Karlie Kloss and Vogue Slammed for Cultural Appropriation in Photo Shoot
American model Karlie Kloss came under fire on Wednesday because of a photo shoot in the March issue of Vogue, which was dubbed the “diversity issue.” In the photos, Kloss appeared as an Asian woman in a Japanese-themed shoot. People on social media were swift to criticize her and the magazine, accusing them of cultural appropriation.
— The Cut (@TheCut) February 14, 2017
The photo shoot was reportedly a tribute to Richard Avedon’s famous shoot in 1966, in which he photographed German model Veruschka in Japan wearing exclusive furs. This time, photographer Mikael Jansson photographed Kloss in Japan, dressed in a traditional kimono and wearing a black wig. In one of the photos she poses next to a sumo wrestler. In another, she pumps water from an old-fashioned well.

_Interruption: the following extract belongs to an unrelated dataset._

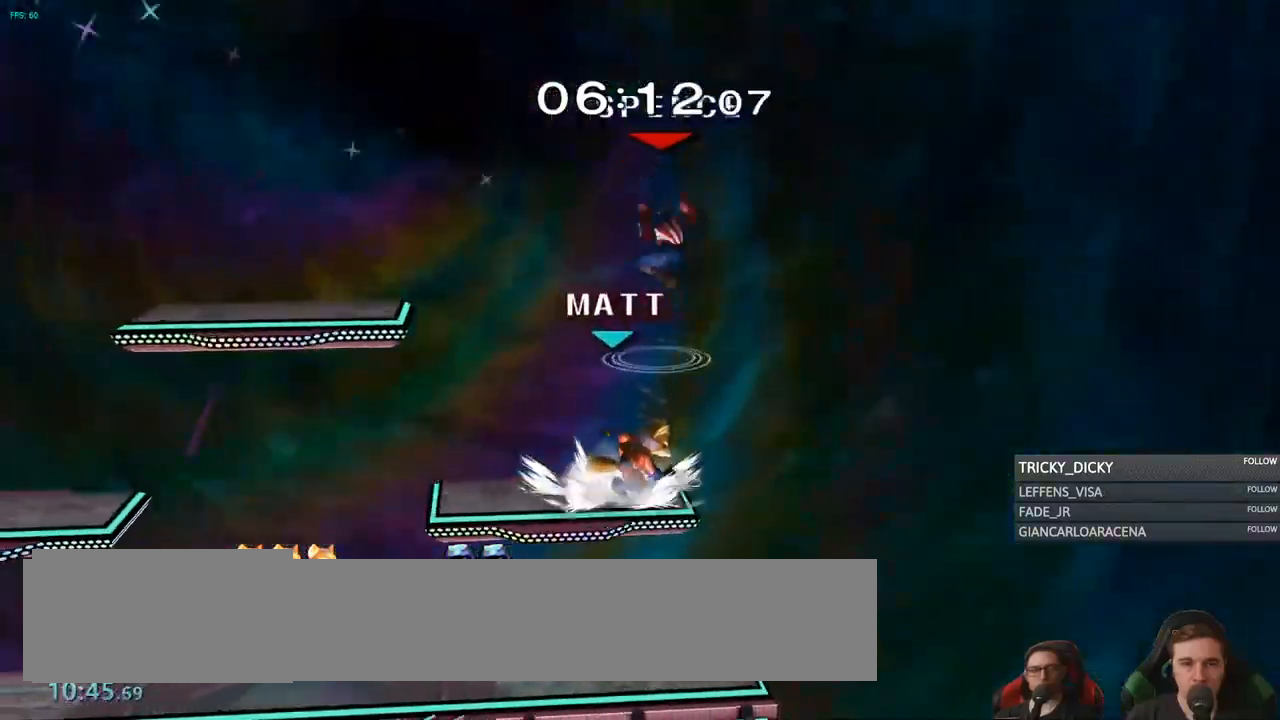
Gameplay with a controller (Nintendo layout); each line is a JSON object with the inputs held at the frame after it (dt_ms = milliseconds from this image to that frame). "events" lists button and stick changes between this image and that frame as [ms after this image, input, new state], when the widget could be followed in between. Not read: L1 L3 R3.
{"dt_ms": 500, "buttons": [], "left_stick": "down", "right_stick": "center", "events": [[34, "left_stick", "down"]]}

Emma Stone, Scarlett Johansson, and Tilda Swinton turn to Karlie Kloss. “Your turn, girl.”
Karlie on phone: “Hello, Vogue? Make me Asian.” pic.twitter.com/zgUWIB022Q
— Ira Madison III (@ira) February 14, 2017
But, you would think that if the point of having a diversity issue is to show the diversity of women in fashion and in the world, maybe it would make more sense to cast an Asian model in this role.
This is why Vogue is cancelled. Their idea of “edgy” is hiring white people to imitate other races instead of just hiring diverse models. https://t.co/29lUkHfjLn
— The Glossier (@theglossier) February 14, 2017
But it seems like the people at Vogue didn’t think about that.
IDAF this was an homage to a 1966 Vogue shoot. Sure, take the visual inspiration—Don’t copy the dusty cultural insensitivty from 50 yrs ago https://t.co/gBOKbRugEq
— Chin Lu 呂錦華 (@ChinHuaLu) February 14, 2017
Kloss later apologized through her Twitter account, and Vogue removed the pictures from its website.
— Karlie Kloss (@karliekloss) February 15, 2017
Cultural appropriation in fashion is a common phenomenon, and it’s not the first time Kloss has been involved in a controversy of this kind. In 2012 the blonde and blue-eyed model walked the runway at the Victoria’s Secret Fashion Show wearing a Native American-inspired headdress and fringe. The company and Kloss faced backlash immediately. Native Appropriations, a website that is dedicated to countering stereotypes of Native American Indians, Alaskans, and Hawaiians, called out Victoria’s Secret for the costumes, and the company and Kloss both issued statements with apologies.
Karlie Kloss wearing a traditional Native American Headdress, representing November, for the ‘Calendar Girls’ segment at VSFS 2012 pic.twitter.com/WP3VdOb9XE
— daphne (@voguejupiter) December 6, 2016
There have been other recent incidents that garnered criticism for casting white women in Asian roles. In November, the movie “Doctor Strange” premiered with white, British actress Tilda Swinton in the role of a character that originally was meant to be an older, Tibetan man. The movie “Ghost in the Shell” was accused of whitewashing as Scarlett Johansson was cast as leading role in a remake of a classic manga movie. And in the summer of 2015, white actress Emma Stone played a character who is part-Asian in Cameron Crowe’s flick “Aloha.”
It’s probably high time for Hollywood and the fashion world to start thinking about how to increase actual diversity.